(Saved data entries)
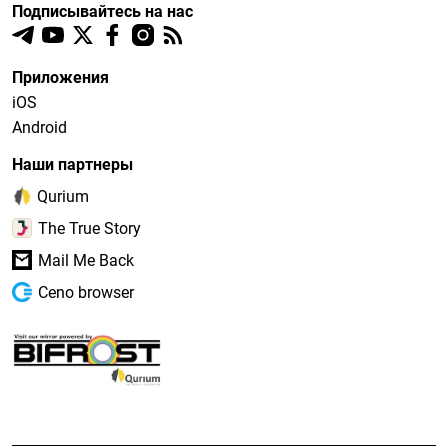
Подписывайтесь на нас
Приложения
iOS
Android
Наши партнеры
Qurium
The True Story
Mail Me Back
Ceno browser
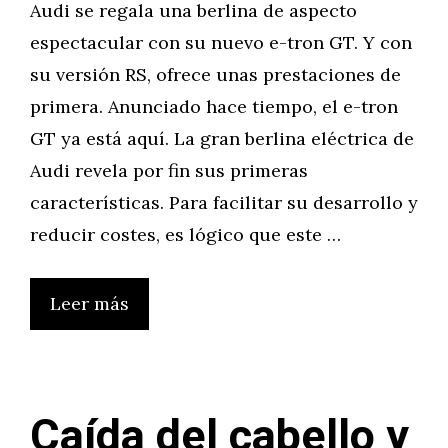
Audi se regala una berlina de aspecto
espectacular con su nuevo e-tron GT. Y con
su versión RS, ofrece unas prestaciones de
primera. Anunciado hace tiempo, el e-tron
GT ya está aquí. La gran berlina eléctrica de
Audi revela por fin sus primeras
características. Para facilitar su desarrollo y
reducir costes, es lógico que este …
Leer más
Caída del cabello y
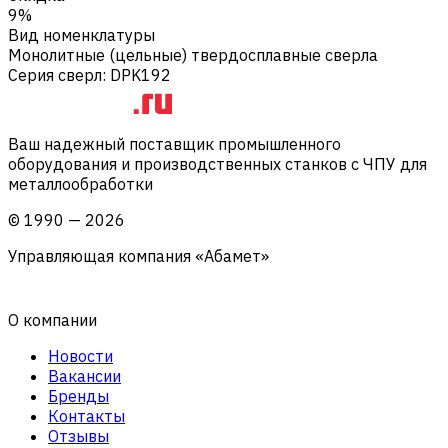
9%
Вид номенклатуры
Монолитные (цельные) твердосплавные сверла
Серия сверл
:
DPK192
Ваш надежный поставщик промышленного
оборудования и производственных станков с ЧПУ для
металлообработки
©
1990
—
2026
Управляющая компания «Абамет»
О компании
Новости
Вакансии
Бренды
Контакты
Отзывы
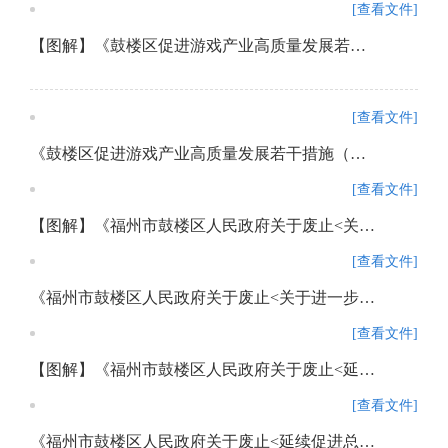
[查看文件]
【图解】《鼓楼区促进游戏产业高质量发展若干措施（试行）》政策解读
[查看文件]
《鼓楼区促进游戏产业高质量发展若干措施（试行）》政策解读
[查看文件]
【图解】《福州市鼓楼区人民政府关于废止<关于进一步加强鼓楼区历史文化街区长效管理实施办法（试行）>的通知》政策解读
[查看文件]
《福州市鼓楼区人民政府关于废止<关于进一步加强鼓楼区历史文化街区长效管理实施办法（试行）>的通知》政策解读
[查看文件]
【图解】《福州市鼓楼区人民政府关于废止<延续促进总部经济发展政策>的通知》政策解读
[查看文件]
《福州市鼓楼区人民政府关于废止<延续促进总部经济发展政策>的通知》政策解读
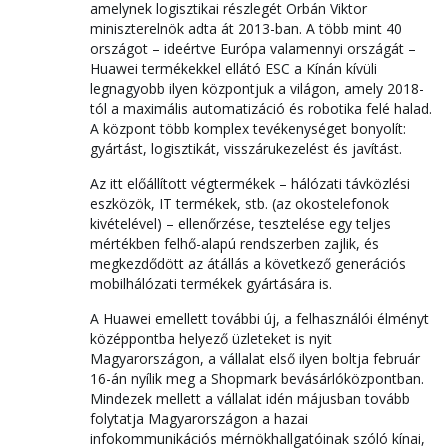
amelynek logisztikai részlegét Orbán Viktor
miniszterelnök adta át 2013-ban. A több mint 40
országot – ideértve Európa valamennyi országát –
Huawei termékekkel ellátó ESC a Kínán kívüli
legnagyobb ilyen központjuk a világon, amely 2018-
tól a maximális automatizáció és robotika felé halad.
A központ több komplex tevékenységet bonyolít:
gyártást, logisztikát, visszárukezelést és javítást.
Az itt előállított végtermékek – hálózati távközlési
eszközök, IT termékek, stb. (az okostelefonok
kivételével) – ellenőrzése, tesztelése egy teljes
mértékben felhő-alapú rendszerben zajlik, és
megkezdődött az átállás a következő generációs
mobilhálózati termékek gyártására is.
A Huawei emellett további új, a felhasználói élményt
középpontba helyező üzleteket is nyit
Magyarországon, a vállalat első ilyen boltja február
16-án nyílik meg a Shopmark bevásárlóközpontban.
Mindezek mellett a vállalat idén májusban tovább
folytatja Magyarországon a hazai
infokommunikációs mérnökhallgatóinak szóló kínai,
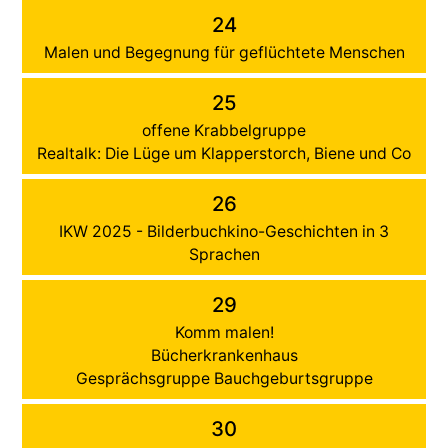
24
Malen und Begegnung für geflüchtete Menschen
25
offene Krabbelgruppe
Realtalk: Die Lüge um Klapperstorch, Biene und Co
26
IKW 2025 - Bilderbuchkino-Geschichten in 3
Sprachen
29
Komm malen!
Bücherkrankenhaus
Gesprächsgruppe Bauchgeburtsgruppe
30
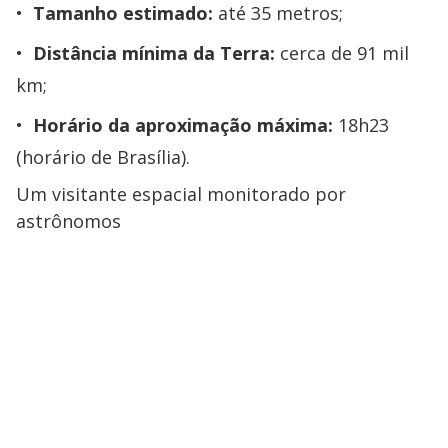
Tamanho estimado:
até 35 metros;
Distância mínima da Terra:
cerca de 91 mil
km;
Horário da aproximação máxima:
18h23
(horário de Brasília).
Um visitante espacial monitorado por
astrônomos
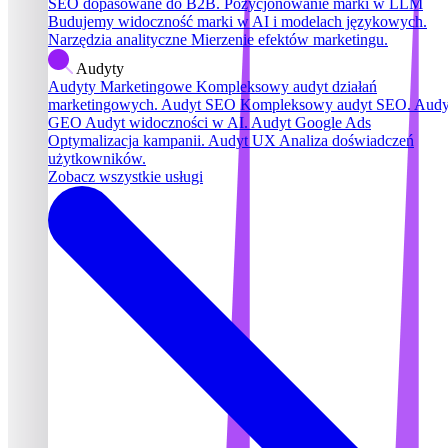
SEO dopasowane do B2B.
Pozycjonowanie marki w LLM
Budujemy widoczność marki w AI i modelach językowych.
Narzędzia analityczne
Mierzenie efektów marketingu.
Audyty
Audyty Marketingowe
Kompleksowy audyt działań
marketingowych.
Audyt SEO
Kompleksowy audyt SEO.
Audy
GEO
Audyt widoczności w AI.
Audyt Google Ads
Optymalizacja kampanii.
Audyt UX
Analiza doświadczeń
użytkowników.
Zobacz wszystkie usługi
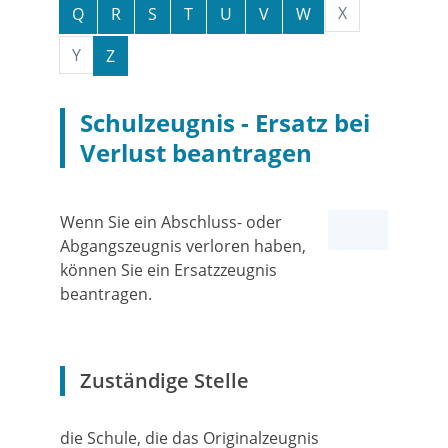
X
Q
R
S
T
U
V
W
Y
Z
Schulzeugnis - Ersatz bei
Verlust beantragen
Wenn Sie ein Abschluss- oder
Abgangszeugnis verloren haben,
können Sie ein Ersatzzeugnis
beantragen.
Zuständige Stelle
die Schule, die das Originalzeugnis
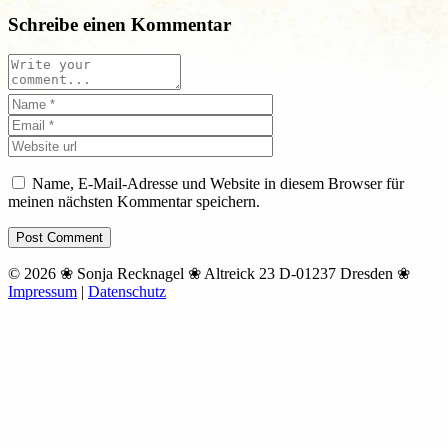
Schreibe einen Kommentar
Name, E-Mail-Adresse und Website in diesem Browser für
meinen nächsten Kommentar speichern.
© 2026 ❀ Sonja Recknagel ❀ Altreick 23 D-01237 Dresden ❀
Impressum
|
Datenschutz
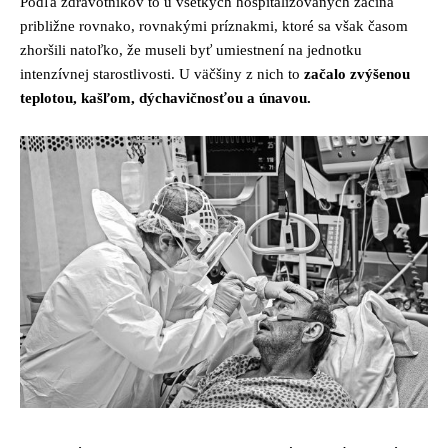
Podľa zdravotníkov to u všetkých hospitalizovaných začína
približne rovnako, rovnakými príznakmi, ktoré sa však časom
zhoršili natoľko, že museli byť umiestnení na jednotku
intenzívnej starostlivosti. U väčšiny z nich to
začalo zvýšenou
teplotou, kašľom, dýchavičnosťou a únavou.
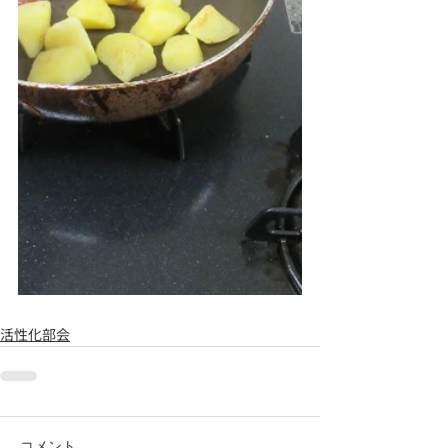
活性化部会
コメント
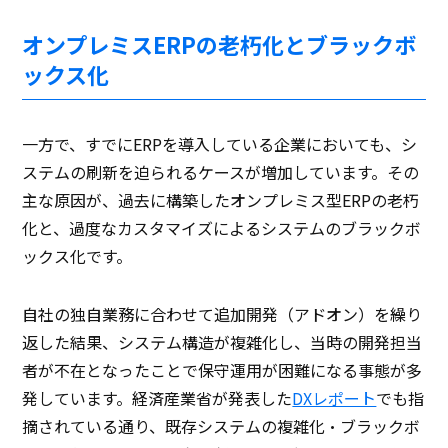
オンプレミスERPの老朽化とブラックボ
ックス化
一方で、すでにERPを導入している企業においても、シ
ステムの刷新を迫られるケースが増加しています。その
主な原因が、過去に構築したオンプレミス型ERPの老朽
化と、過度なカスタマイズによるシステムのブラックボ
ックス化です。
自社の独自業務に合わせて追加開発（アドオン）を繰り
返した結果、システム構造が複雑化し、当時の開発担当
者が不在となったことで保守運用が困難になる事態が多
発しています。経済産業省が発表した
DXレポート
でも指
摘されている通り、既存システムの複雑化・ブラックボ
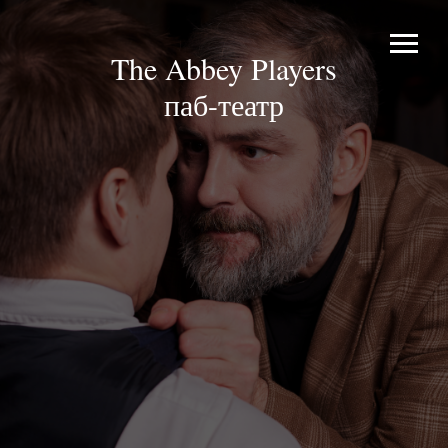
The Abbey Players
паб-театр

WHAT NEEDS TO BE DONE — List the lines of the entries that include "福州市鼓楼区人民政府关于废止".

ANSWER TO THIS TASK —
【图解】《福州市鼓楼区人民政府关于废止<关于进一步加强鼓楼区历史文化街区长效管理实施办法（试行）>的通知》政策解读
《福州市鼓楼区人民政府关于废止<关于进一步加强鼓楼区历史文化街区长效管理实施办法（试行）>的通知》政策解读
【图解】《福州市鼓楼区人民政府关于废止<延续促进总部经济发展政策>的通知》政策解读
《福州市鼓楼区人民政府关于废止<延续促进总部经济发展政策>的通知》政策解读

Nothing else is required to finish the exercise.